**Exercise inputs**:
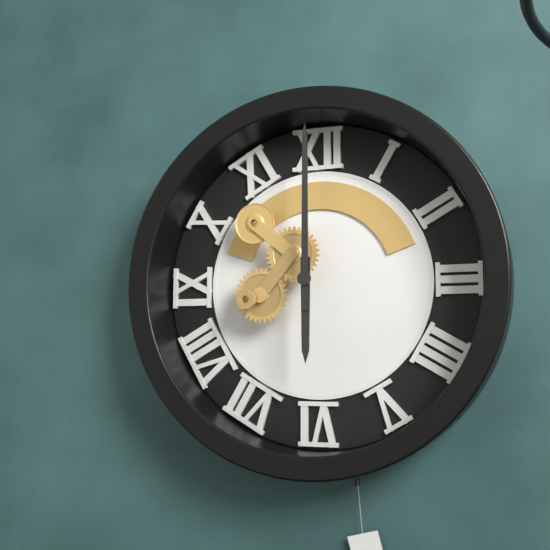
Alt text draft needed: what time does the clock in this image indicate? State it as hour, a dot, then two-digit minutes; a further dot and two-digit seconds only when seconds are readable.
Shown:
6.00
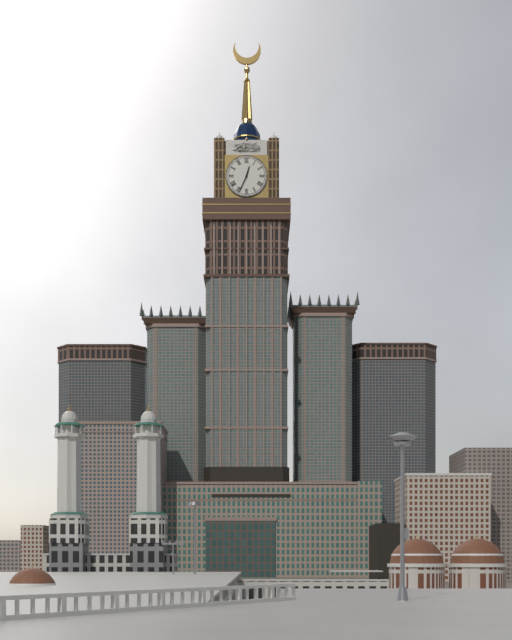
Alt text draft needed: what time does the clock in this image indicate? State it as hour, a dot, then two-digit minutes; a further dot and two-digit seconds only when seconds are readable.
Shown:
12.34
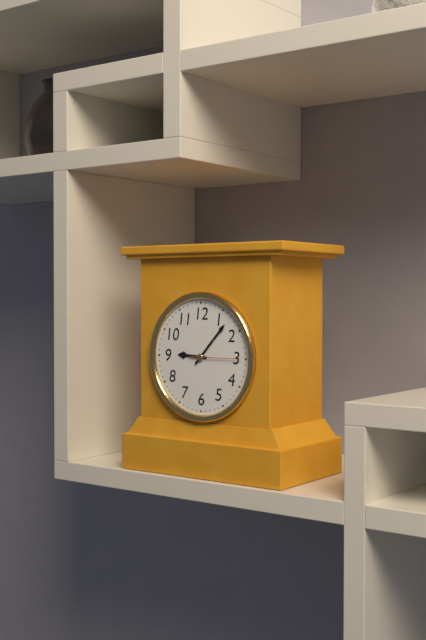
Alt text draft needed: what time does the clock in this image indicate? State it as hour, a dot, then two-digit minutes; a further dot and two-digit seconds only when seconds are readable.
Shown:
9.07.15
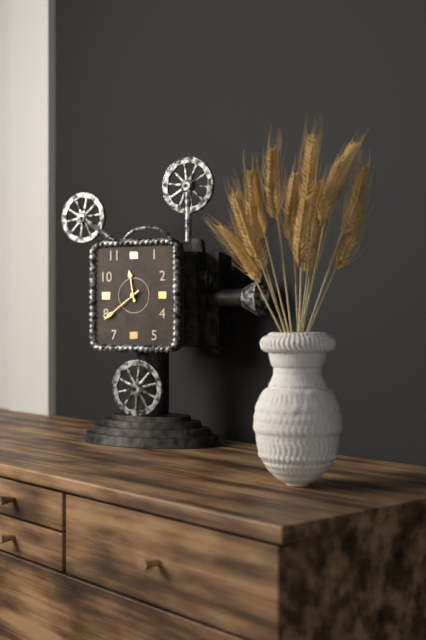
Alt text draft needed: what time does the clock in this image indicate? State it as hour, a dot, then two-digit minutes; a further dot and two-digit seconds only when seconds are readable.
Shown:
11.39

**Goal of the exercise**: Please copy the rows above with "clock" renamed to "timepiece" throughout and everything else kept the same. Omit the pictures.

**Result for this exercise**:
Alt text draft needed: what time does the timepiece in this image indicate? State it as hour, a dot, then two-digit minutes; a further dot and two-digit seconds only when seconds are readable.
Shown:
6.00
Alt text draft needed: what time does the timepiece in this image indicate? State it as hour, a dot, then two-digit minutes; a further dot and two-digit seconds only when seconds are readable.
Shown:
12.34
Alt text draft needed: what time does the timepiece in this image indicate? State it as hour, a dot, then two-digit minutes; a further dot and two-digit seconds only when seconds are readable.
Shown:
9.07.15
Alt text draft needed: what time does the timepiece in this image indicate? State it as hour, a dot, then two-digit minutes; a further dot and two-digit seconds only when seconds are readable.
Shown:
11.39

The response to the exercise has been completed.